I also have a PC running Windows that has an 8-core CPU and a GTX-1070ti.
I can connect them via local LAN.
Is there some good way that I could send Julia that I edit on a notebook on the mac to be executed on the PC? I’m thinking of some ML tasks that could use the GPU.
Configure SSH and launch the notebook on your desktop machine. If you port-forward the notebook port correctly through the SSH tunnel you can open the notebook in a browser on your laptop. I have never tried this on Windows though, but I assume it should be doable.
Oh, I could have thought of that (but didn’t). I’ll just need to install an SSH server on the PC. I’m pretty sure the client version of Windows doesn’t have one.
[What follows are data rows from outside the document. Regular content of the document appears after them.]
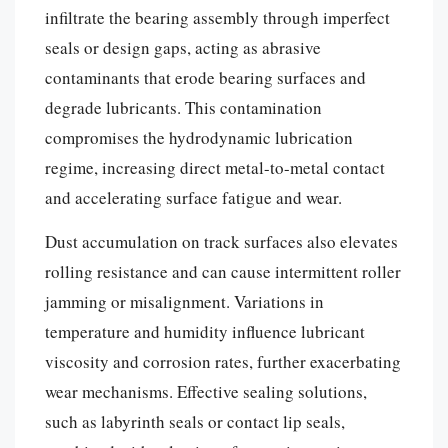
infiltrate the bearing assembly through imperfect
seals or design gaps, acting as abrasive
contaminants that erode bearing surfaces and
degrade lubricants. This contamination
compromises the hydrodynamic lubrication
regime, increasing direct metal-to-metal contact
and accelerating surface fatigue and wear.
Dust accumulation on track surfaces also elevates
rolling resistance and can cause intermittent roller
jamming or misalignment. Variations in
temperature and humidity influence lubricant
viscosity and corrosion rates, further exacerbating
wear mechanisms. Effective sealing solutions,
such as labyrinth seals or contact lip seals,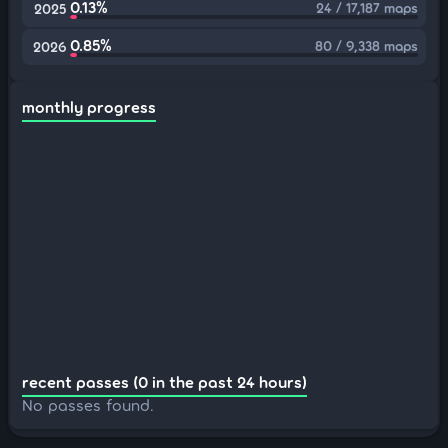
0.13%
24 / 17,187 maps
2025
0.85%
80 / 9,338 maps
2026
monthly progress
recent passes (0 in the past 24 hours)
No passes found.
After thinking some more, I probably should install some linux on the PC (dual boot). I’ve run open source software on windows some years ago, but it wasn’t a particularly nice experience. Basic tools run nicely, but then you want a compiler and specific libraries, etc. Cygwin is pretty ok, but still not that great. I see that CUDA is available for several distros, so that’s a good start.
If you use VSCode you can install the remote editting extension. This lets you use your IDE on your main computer but comfortably edit code with all the goodies of VSCode.
Take a look at how the most high-performance computing facilites handle this. Usually, they run on a Linux environment and access to the machine is achieved by a SSH, as @fredrikekre already mentioned. There are numerous providers for windows, mac and linux that are building the bridge to the remote computer. Submission of jobs is done by batch scripts, for know simplified commands are available (e.g. with so called slurm syntax).
Maybe I should use docker… I should be able to install docker desktop to the windows machine, and submit Julia+CUDA to it using the mac’s command line tools, and of course the mac would also have docker desktop for easy development. There’s already an Nvidia image for CUDA, just put Julia on top. https://hub.docker.com/r/nvidia/cuda/
This way I wouldn’t need to install any linux on the PC, saving some work.
As a meta-thought, my original problem was that I mislabeled the problem, and now I’ve relabelled it a few times. (I just finished books by Daniel Kahneman and Chris Voss.)
You don’t need SSH, just configure the notebook server on your Windows PC properly and open the right port in the Windows firewall. This should be very easy, you don’t need to mess with certificates and router port forwarding as long as you are inside the LAN.
@jebej You’re right in a way, SSH is not needed for having access to the notebook. SSH is useful for remotely running things on the PC from the Mac.
Using SSH does not need certificates, just the old-fashioned public key based auth is enough. You can use certificates, apparently, if you want: https://medium.com/@berndbausch/ssh-certificates-a45bdcdfac39
Port forwarding to access the notebook interface would be useful in a datacenter setting if access to those ports has been firewalled away from outside computers like your laptop.